A-LEVEL provision will return to the centre of Manchester following the first college merger to be approved under the new Learning and Skills Council regime.
Shena Simon College discontinued most of its A-level courses after a highly critical Further Education Funding Council inspection report last July, which left it with six grade 4s - including one for management - indicating weaknesses which outweighed its strengths.
It left the city centre with virtually no A-level provision despite considerable demand from the local community.
The site has been taken over by City College Manchester, which will turn it into a specialist sixth-form centre as well as enhancing its performing arts and offering English as a second language.
"Running down the A-level provision instead of working to improve its quality was a significant strategic error," said Willie Mills, City's principal. "You can hardly throw a stone in the centre of Manchester without hitting a university building, yet there is no sixth-form style provision in the centre of the city.
"We are committed to expanding the range of courses on offer while improving standards. We will work with other colleges and schools in the city to give school leavers more reasons and opportunities to stay in full-time education and achieve their full potential."
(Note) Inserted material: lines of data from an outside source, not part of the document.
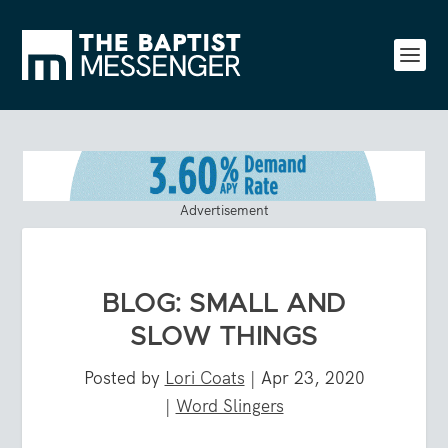
Advertisement
BLOG: SMALL AND
SLOW THINGS
Posted by
Lori Coats
|
Apr 23, 2020
|
Word Slingers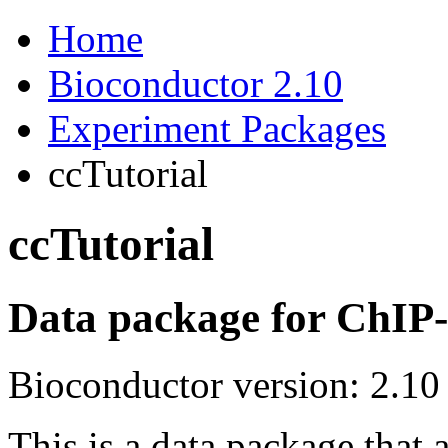
Home
Bioconductor 2.10
Experiment Packages
ccTutorial
ccTutorial
Data package for ChIP-c
Bioconductor version: 2.10
This is a data package that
Shena Simon withdrew from maths, science, business, accounting, psychology, sociology and English, which had all been given grade 4s. The college was given grade 3 for governance. Threequarters of its full-time staff were made redundant and, by December, 60 per cent of its students were adults.
The new A-level programme will be introduced in September 2002.
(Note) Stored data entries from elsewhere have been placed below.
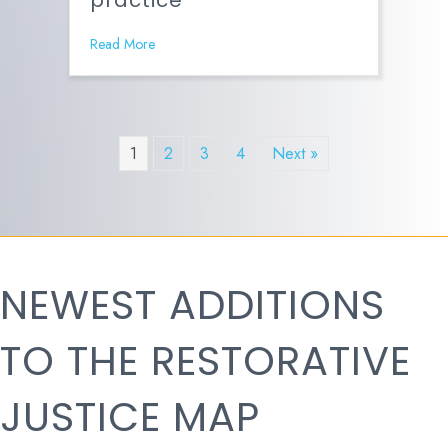
practice
Read More
1
2
3
4
Next »
NEWEST ADDITIONS
TO THE RESTORATIVE
JUSTICE MAP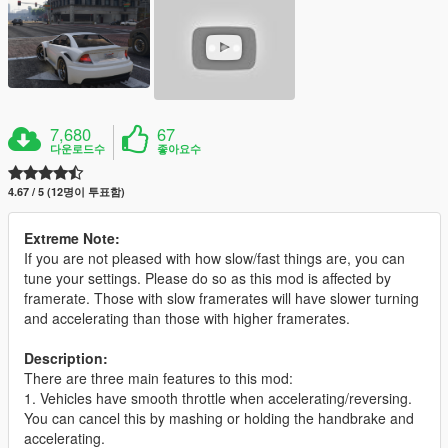
7,680
67
다운로드수
좋아요수
4.67 / 5 (12명이 투표함)
Extreme Note:
If you are not pleased with how slow/fast things are, you can
tune your settings. Please do so as this mod is affected by
framerate. Those with slow framerates will have slower turning
and accelerating than those with higher framerates.
Description:
There are three main features to this mod:
1. Vehicles have smooth throttle when accelerating/reversing.
You can cancel this by mashing or holding the handbrake and
accelerating.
The former college, which technically ceased to exist at the end of August, will no longer be named after Shena Simon, the early 20th-century socialist feminist who was one of the first women to read economics at Cambridge. The campus will be known as City Campus. It will be directly-managed but "branded" to give it the feel of a sixth-form college, Mr Mills said.
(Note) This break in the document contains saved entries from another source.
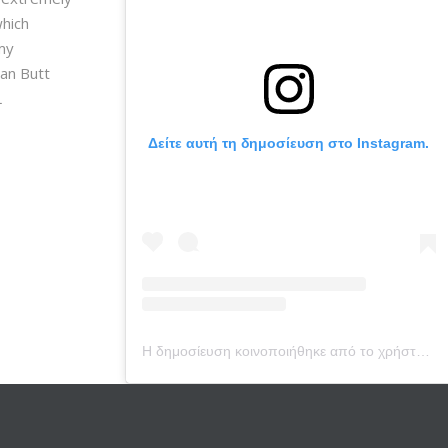
which
 my
ian Butt
L
Δείτε αυτή τη δημοσίευση στο Instagram.
Η δημοσίευση κοινοποιήθηκε από το χρήστη Dr. Vera Bounti (@drverabounti)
Outside the centre, City has campuses in Crumpsall, Northenden, West Didsbury and Baguley.
City's governing body took over responsibility on Saturday, after the merger was approved by Estelle Morris, the education secretary.
The merger means City College will have 25,000 students, making it one of the largest colleges in the country. Its expected turn-over for next year is pound;42 million, of which City Campus will account for around pound;2.5m.